Data section>
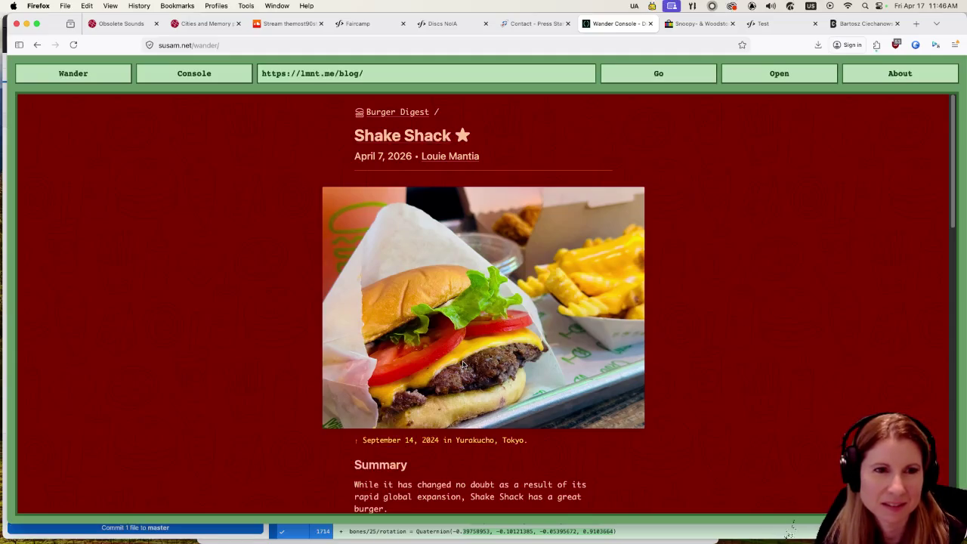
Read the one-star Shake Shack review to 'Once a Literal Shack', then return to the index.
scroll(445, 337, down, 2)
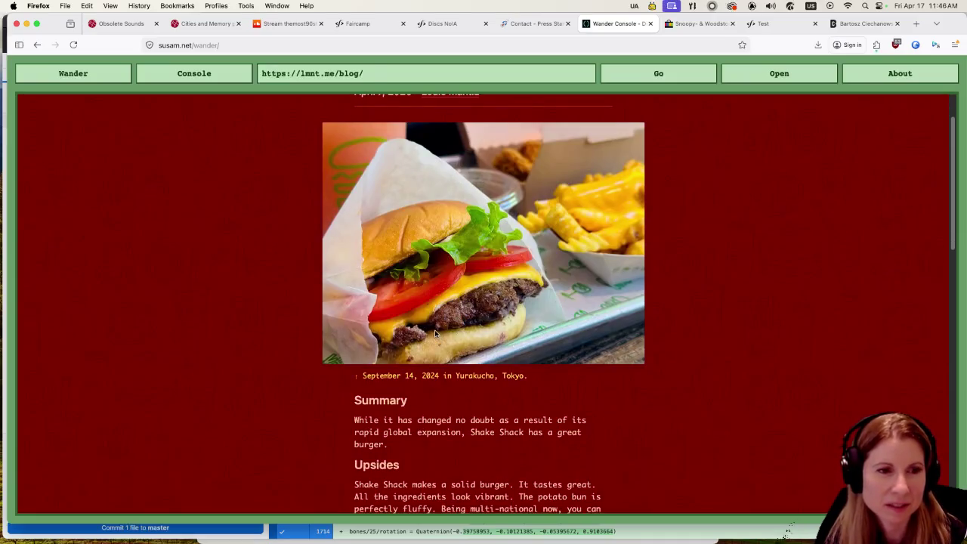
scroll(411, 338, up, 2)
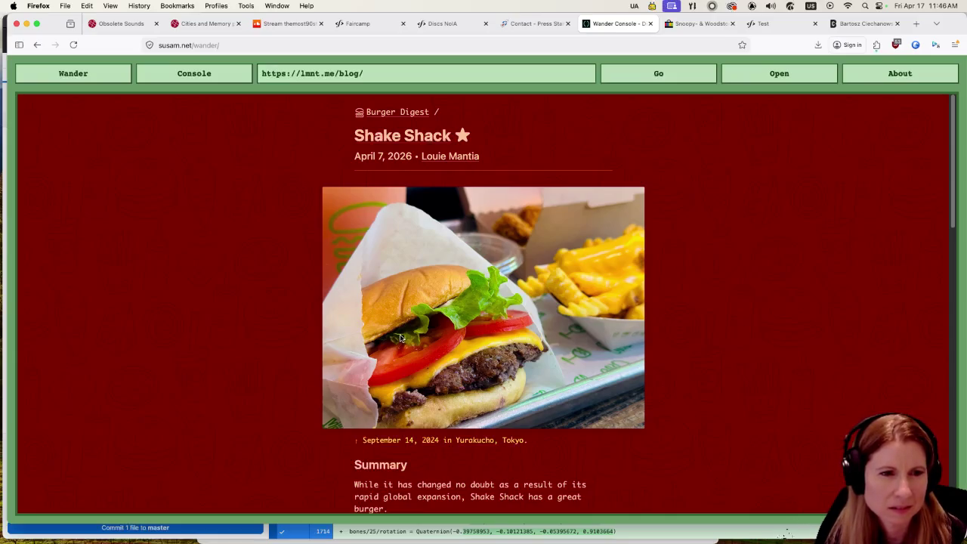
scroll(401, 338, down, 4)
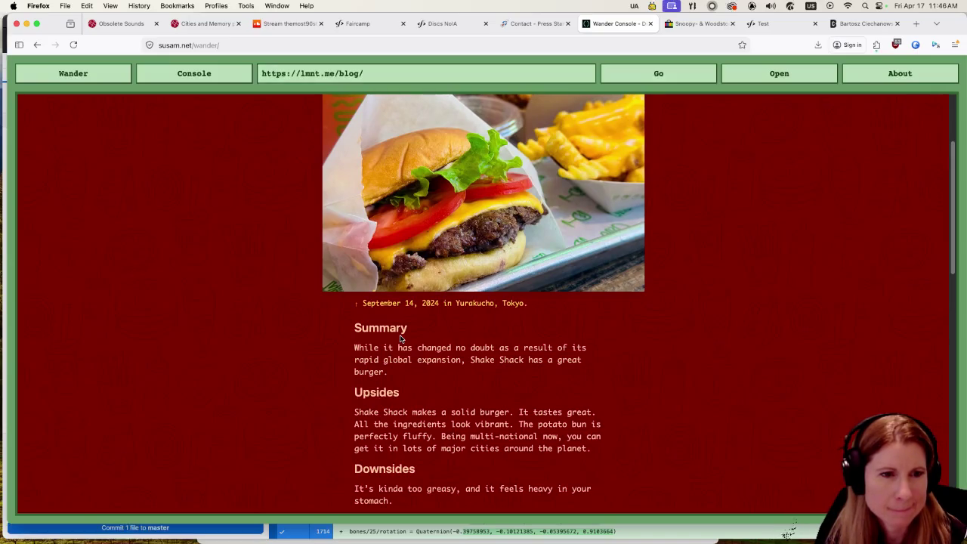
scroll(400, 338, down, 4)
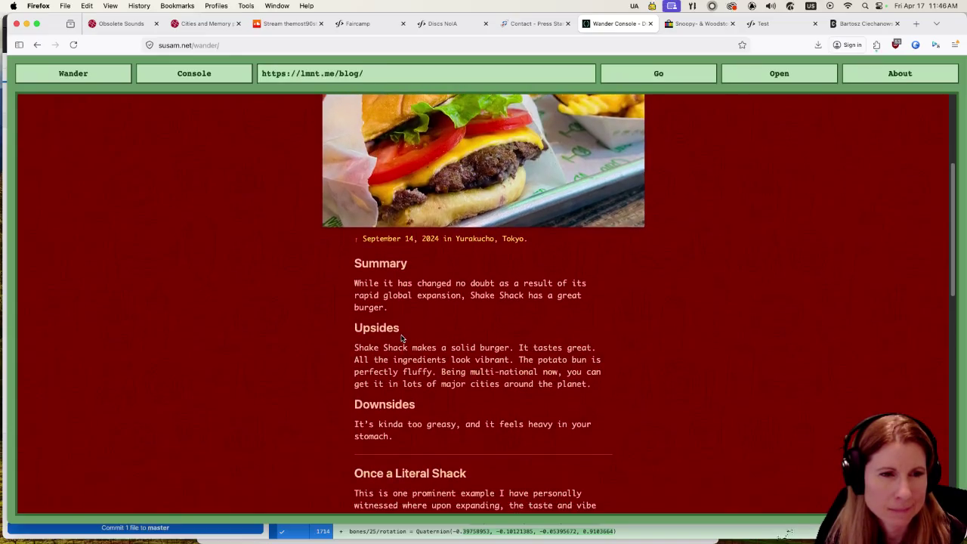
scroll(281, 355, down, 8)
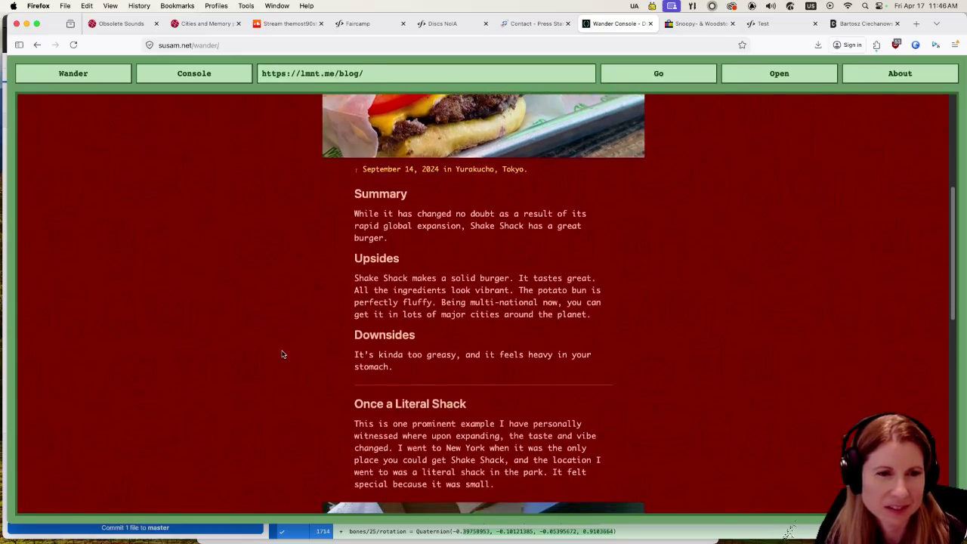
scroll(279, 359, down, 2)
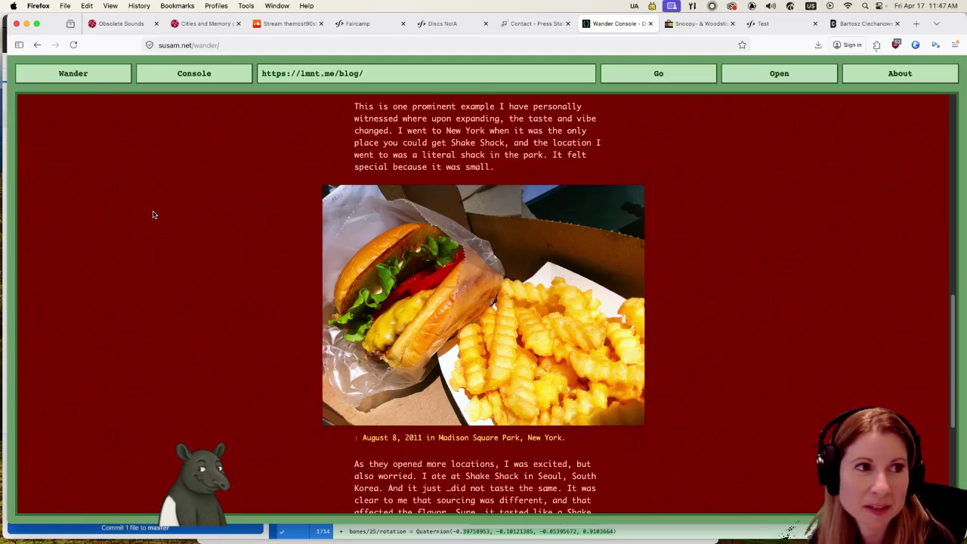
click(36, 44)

Exercise objective>
Tally every line of the entries that contains the word "scroll", and respond with that number only.

Response box>
6